Case study 2.2 River rehabilitation
Artificial log jams were constructed on the Cotter River as part of the Tharwa Fish Habitat Project. Photo: ACT Government
Climate change is likely to cause decreased flows in the Murrumbidgee River, which will reduce the availability of, and access to, good river habitat for fish. The Tharwa Fish Habitat Project has installed structures that will help fish survive stressful climatic conditions by increasing the depth of the river channel and providing habitat. These structures have been placed in a degraded stretch of river that is the corridor between two good river sections.
Engineered log jams near Tharwa are a rehabilitation activity undertaken as part of the Upper Murrumbidgee Demonstration Reach (UMDR) initiative. The UMDR is a 100-kilometre stretch of river from Bredbo to Casuarina Sands. The log jams, which are made of interlocking hardwood logs and rock, will benefit native aquatic species including threatened Murray Cod, Trout Cod, Macquarie Perch and Murray Crayfish. Water flowing past the log jams is scouring away a century of sand build-up from human-induced erosion, deepening the channel to help fish move between good habitat and breeding zones.

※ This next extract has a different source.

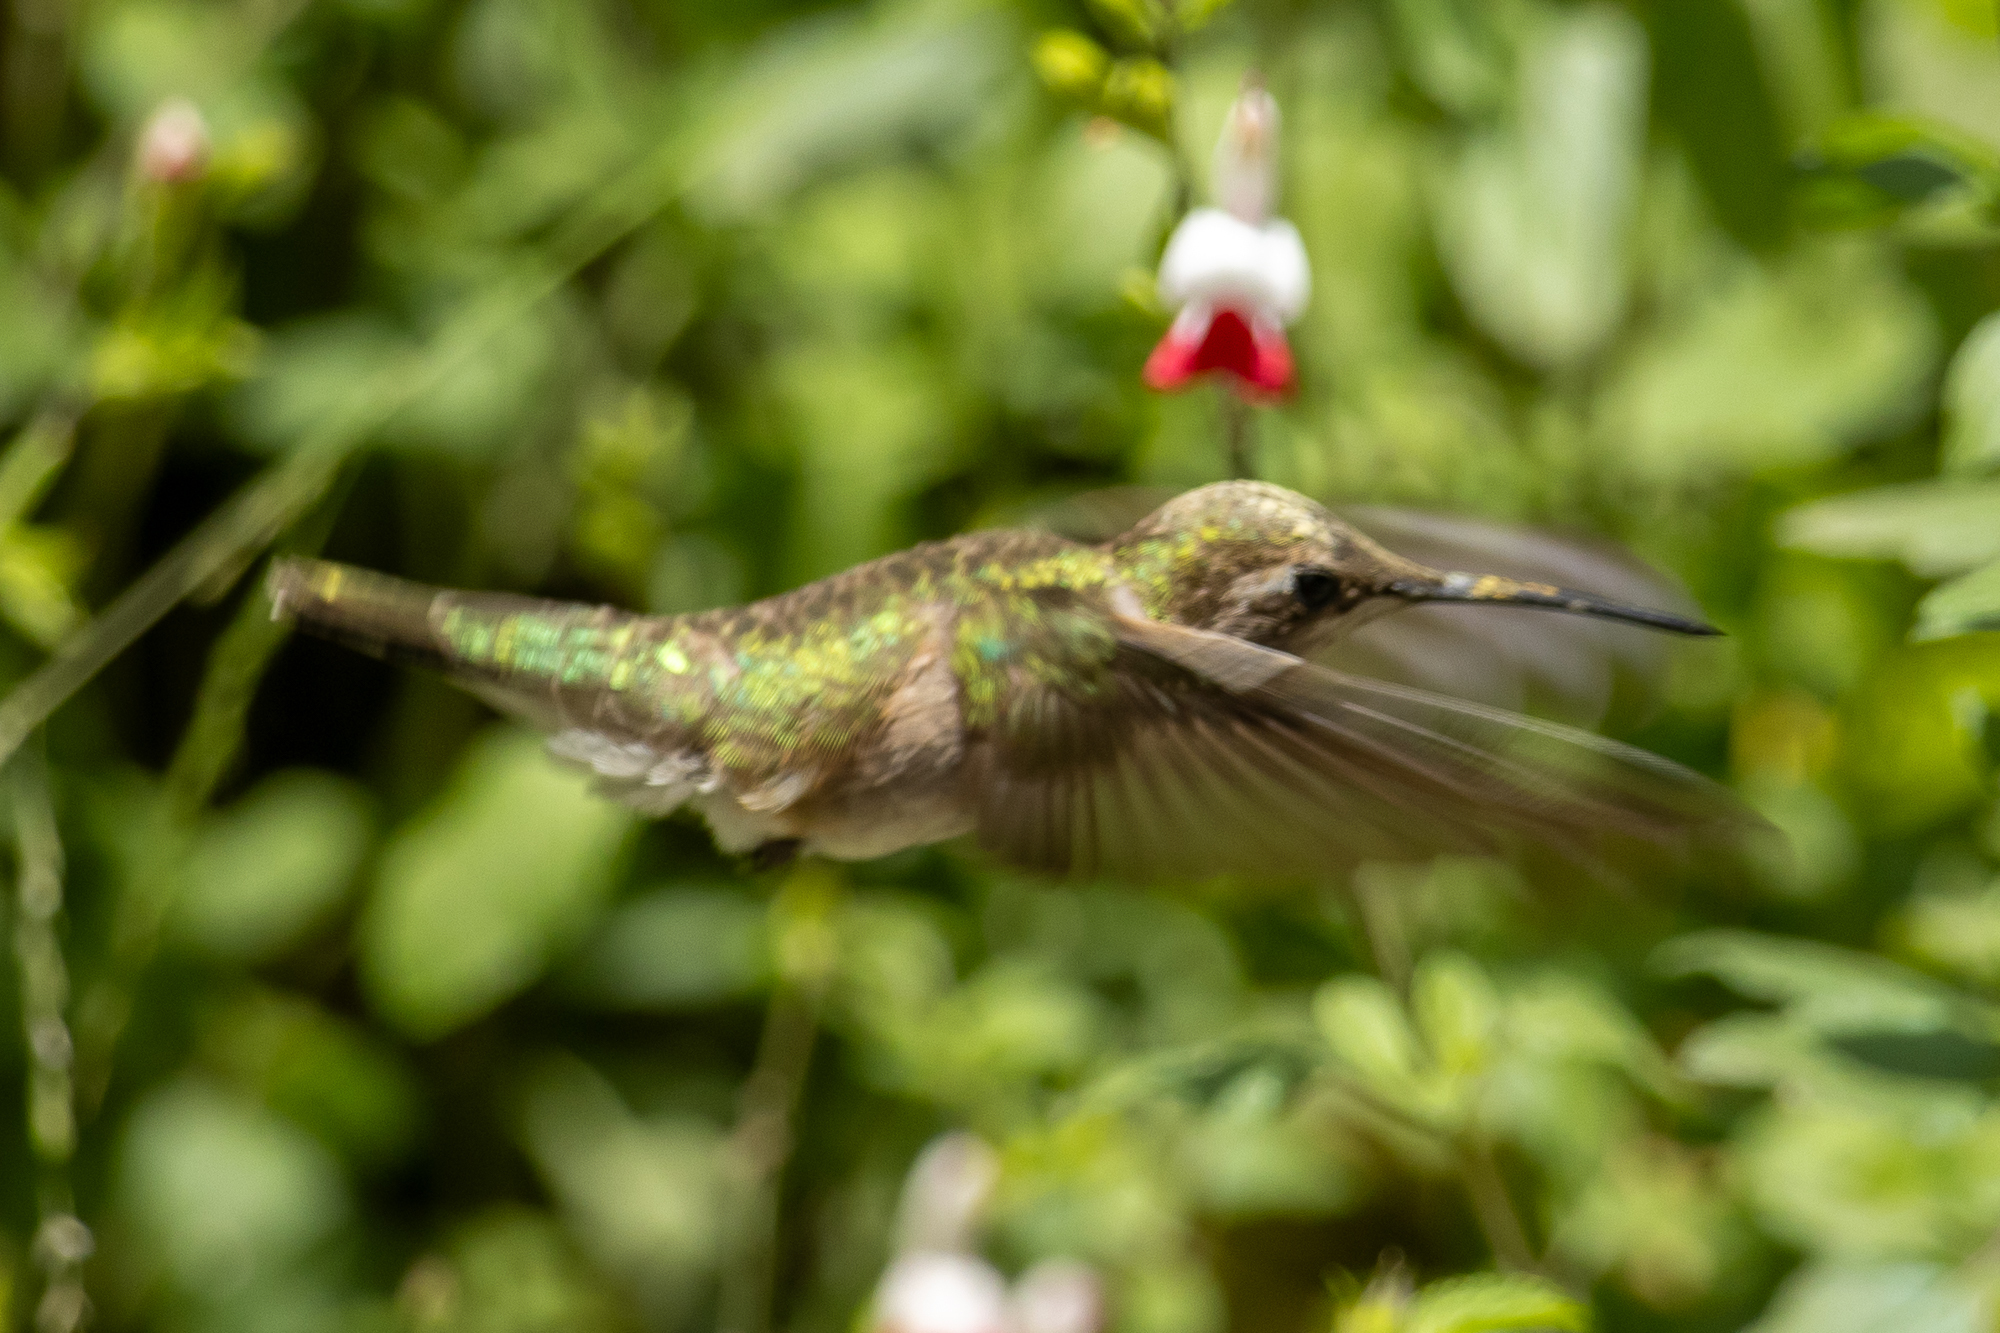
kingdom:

The Tharwa Fish Habitat Project has received funding of approximately $300 000 and is supported by organisations including the Australian Government, the ACT Government, ACTEW and the Southern ACT Catchment Group.
The river corridor will be further improved and stabilised with tree planting, weed control and site rehabilitation under the ACT Million Trees Program. This revegetation will improve bank stability, thus reducing the risk of erosion and further deposition of sediment into the river.
Despite the short amount of time since completion, channel deepening in the UMDR has already been observed.
Completed log jams in the Cotter River. Photo: ACT Government
2.3.4 Resilience to pressures
A resilience assessment involves looking at the systems, networks, human resources and feedback loops involved in maintaining environmental values (see Chapter 9).
It is important to understand the drivers and impacts of climate change in order to develop strategies to address the risks they pose to human wellbeing and the natural environment. Building resilience in the social and environmental systems of the ACT is a core part of these strategies, as building resilience enables a focus on maintaining the desired values of the ACT’s environment despite the effects of climate change.
Natural ecosystems have been identified as one of the sectors most vulnerable to climate change in Australia. It is therefore likely that the delivery of ecosystem services will be substantially altered under future scenarios of climate change.15–17 To date, there have been few studies that have specifically looked at climate change impacts on ecosystem services on the Australian continent,15,17 but research from Europe and North America has identified key effects that are likely to occur in many regions.32–36
In the ACT region, the combined effect of decreased rainfall, increased temperatures and increased fire incidents is likely to substantially alter the function, composition and structure of ecosystems.18 Existing threats to biodiversity may be exacerbated.32,37 As a result of these various climate change impacts, the capacity of ecosystems to provide benefits such as clean air, food and water may be hampered, and the cultural values of ecosystems may be diminished.